**ACTIVITY:**
Your answer should be the exact lines of the data below from the one containing "Front of Philippines" through the one containing "ARTÍCULO ANTERIOR"; please include nothing else.

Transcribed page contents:
[Start of section]
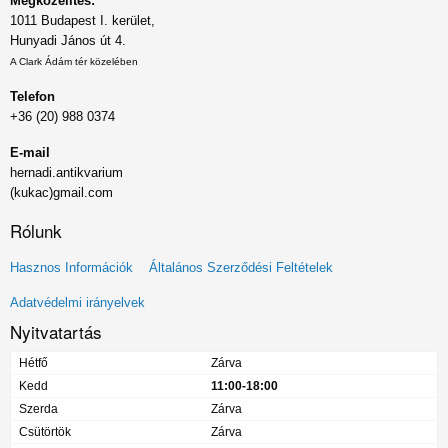
Megközelítés:
1011 Budapest I. kerület,
Hunyadi János út 4.
A Clark Ádám tér közelében
Telefon
+36 (20) 988 0374
E-mail
hernadi.antikvarium
(kukac)gmail.com
Rólunk
Lábléc
Hasznos Információk
Általános Szerződési Feltételek
menü
Adatvédelmi irányelvek
Nyitvatartás
Hétfő
Zárva
Kedd
11:00-18:00
Szerda
Zárva
Csütörtök
Zárva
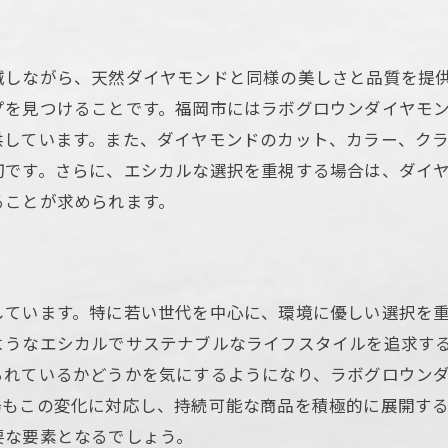
未来に向けた新しい試み
消費者教育の役割
減しながら、天然ダイヤモンドと同様の美しさと品質を提
環境に配慮した消費行動
プを見つけることです。福岡市にはラボグロウンダイヤモ
福岡市のエシカルジュエリートレンド
しています。また、ダイヤモンドのカット、カラー、クラ
切です。さらに、エシカルな選択を重視する場合は、ダイ
ることが求められます。
しています。特に若い世代を中心に、環境に優しい選択を
ようなエシカルでサステナブルなライフスタイルを追求す
られているかどうかを気にするようになり、ラボグロウン
場もこの変化に対応し、持続可能な商品を積極的に展開す
要な要素となるでしょう。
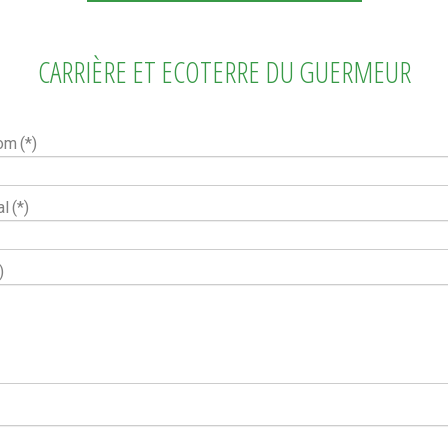
CARRIÈRE ET ECOTERRE DU GUERMEUR
nom
(*)
al
(*)
)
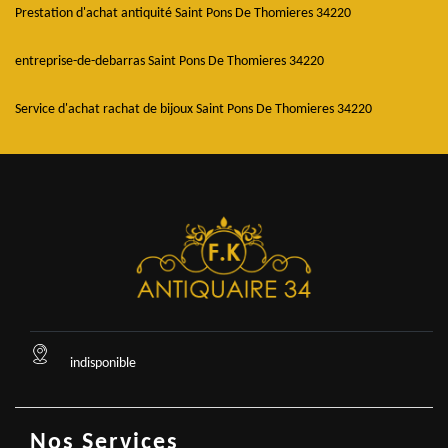
Prestation d'achat antiquité Saint Pons De Thomieres 34220
entreprise-de-debarras Saint Pons De Thomieres 34220
Service d'achat rachat de bijoux Saint Pons De Thomieres 34220
indisponible
Nos Services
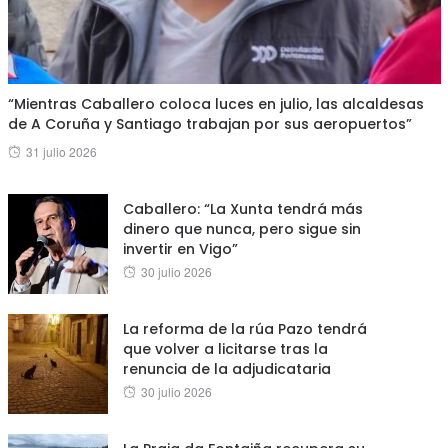
“Mientras Caballero coloca luces en julio, las alcaldesas
de A Coruña y Santiago trabajan por sus aeropuertos”
Posted
31 julio 2026
on
Caballero: “La Xunta tendrá más
dinero que nunca, pero sigue sin
invertir en Vigo”
Posted
30 julio 2026
on
La reforma de la rúa Pazo tendrá
que volver a licitarse tras la
renuncia de la adjudicataria
Posted
30 julio 2026
on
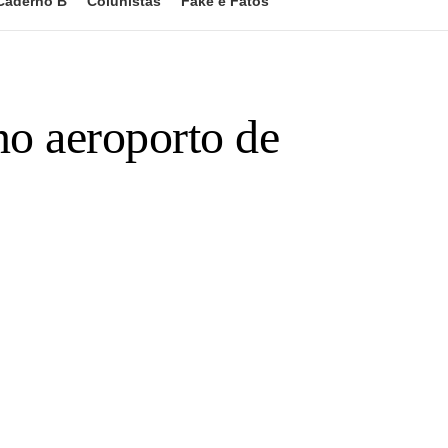
Caderno B
Colunistas
Fake e Fatos
no aeroporto de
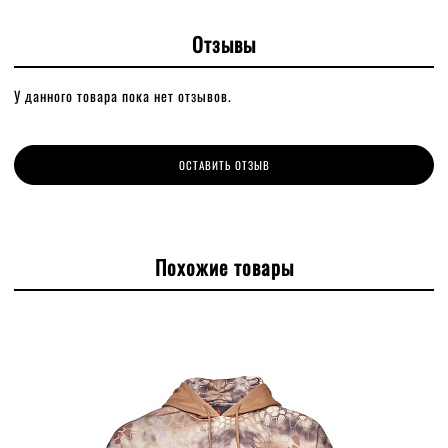
Отзывы
У данного товара пока нет отзывов.
ОСТАВИТЬ ОТЗЫВ
Похожие товары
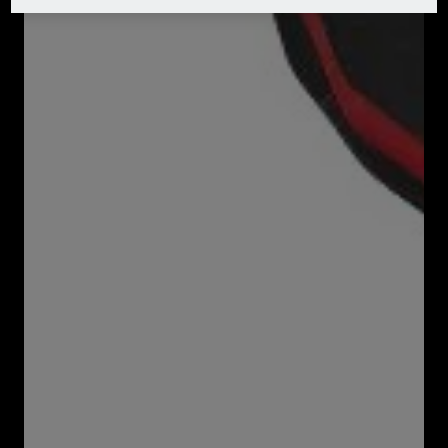
Downloads
20V Akku 2 Ah P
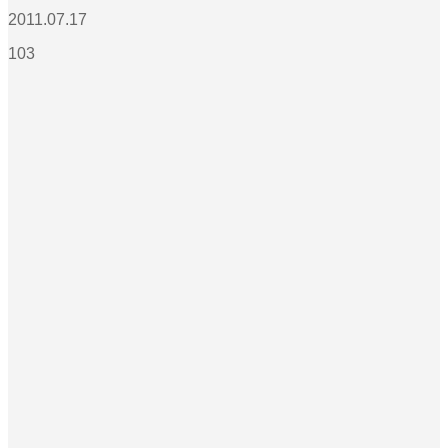
2011.07.17
103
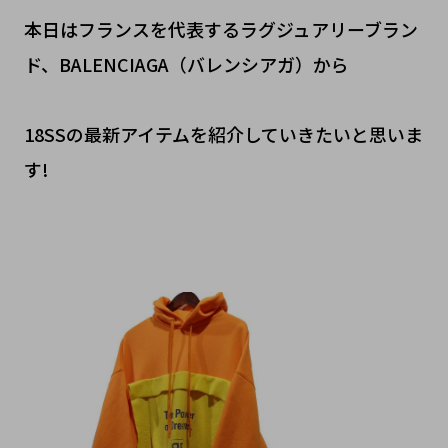
本日はフランスを代表するラグジュアリーブラン
ド、BALENCIAGA（バレンシアガ）から
18SSの最新アイテムを紹介していきたいと思いま
す!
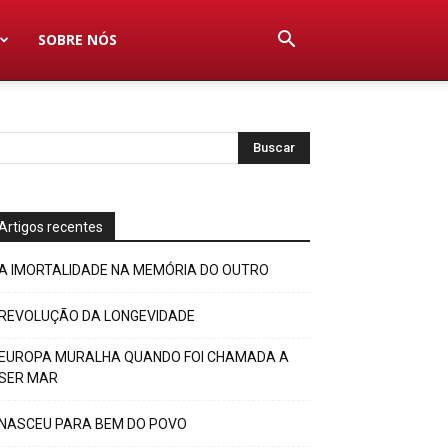
SOBRE NÓS
Artigos recentes
A IMORTALIDADE NA MEMÓRIA DO OUTRO
REVOLUÇÃO DA LONGEVIDADE
EUROPA MURALHA QUANDO FOI CHAMADA A
SER MAR
NASCEU PARA BEM DO POVO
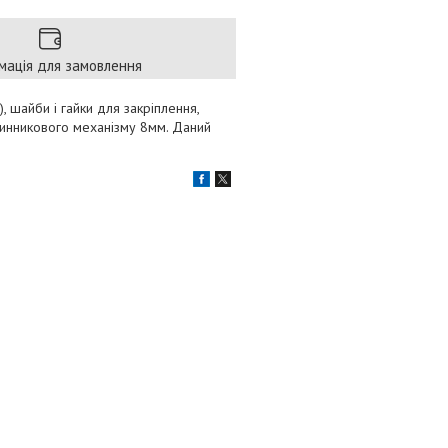
мація для замовлення
, шайби і гайки для закріплення,
годинникового механізму 8мм. Даний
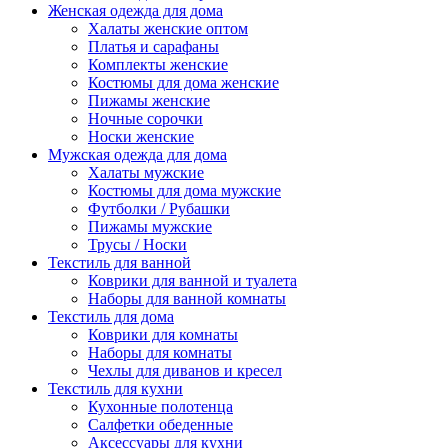
Женская одежда для дома
Халаты женские оптом
Платья и сарафаны
Комплекты женские
Костюмы для дома женские
Пижамы женские
Ночные сорочки
Носки женские
Мужская одежда для дома
Халаты мужские
Костюмы для дома мужские
Футболки / Рубашки
Пижамы мужские
Трусы / Носки
Текстиль для ванной
Коврики для ванной и туалета
Наборы для ванной комнаты
Текстиль для дома
Коврики для комнаты
Наборы для комнаты
Чехлы для диванов и кресел
Текстиль для кухни
Кухонные полотенца
Салфетки обеденные
Аксессуары для кухни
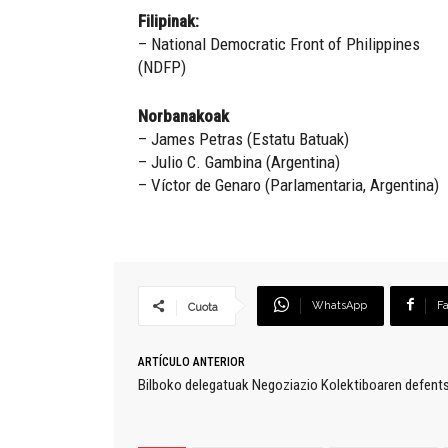
Filipinak:
– National Democratic Front of Philippines
(NDFP)
Norbanakoak
– James Petras (Estatu Batuak)
– Julio C. Gambina (Argentina)
– Víctor de Genaro (Parlamentaria, Argentina)
WhatsApp
F
Cuota
ARTÍCULO ANTERIOR
Bilboko delegatuak Negoziazio Kolektiboaren defentsa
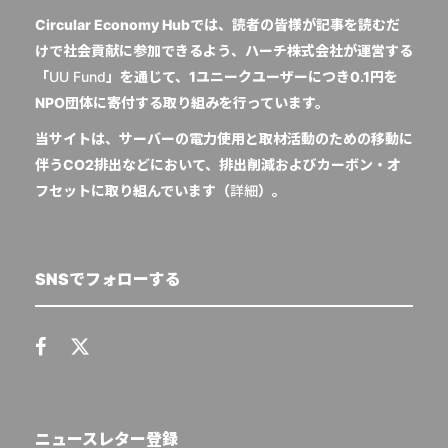
Circular Economy Hubでは、読者の皆様が記事を読むだ
けで社会貢献に参加できるよう、ハーチ株式会社が運営する
「
UU Fund
」を通じて、1ユニークユーザーにつき0.1円を
NPO団体に寄付する取り組みを行っています。
当サイトは、サーバーの電力使用と取材活動のための移動に
伴うCO2排出などにおいて、排出削減およびカーボン・オ
フセットに取り組んでいます（
詳細
）。
SNSでフォローする
ニュースレター登録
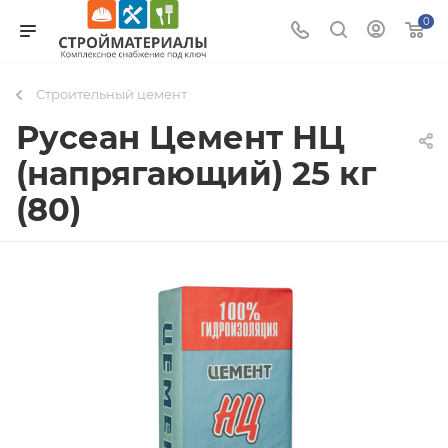
0
Строительный цемент
Русеан Цемент НЦ
(напрягающий) 25 кг
(80)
[End of section]
**RESULT OF THE EXERCISE:**
– National Democratic Front of Philippines
(NDFP)
Norbanakoak
– James Petras (Estatu Batuak)
– Julio C. Gambina (Argentina)
– Víctor de Genaro (Parlamentaria, Argentina)
WhatsApp
F
Cuota
ARTÍCULO ANTERIOR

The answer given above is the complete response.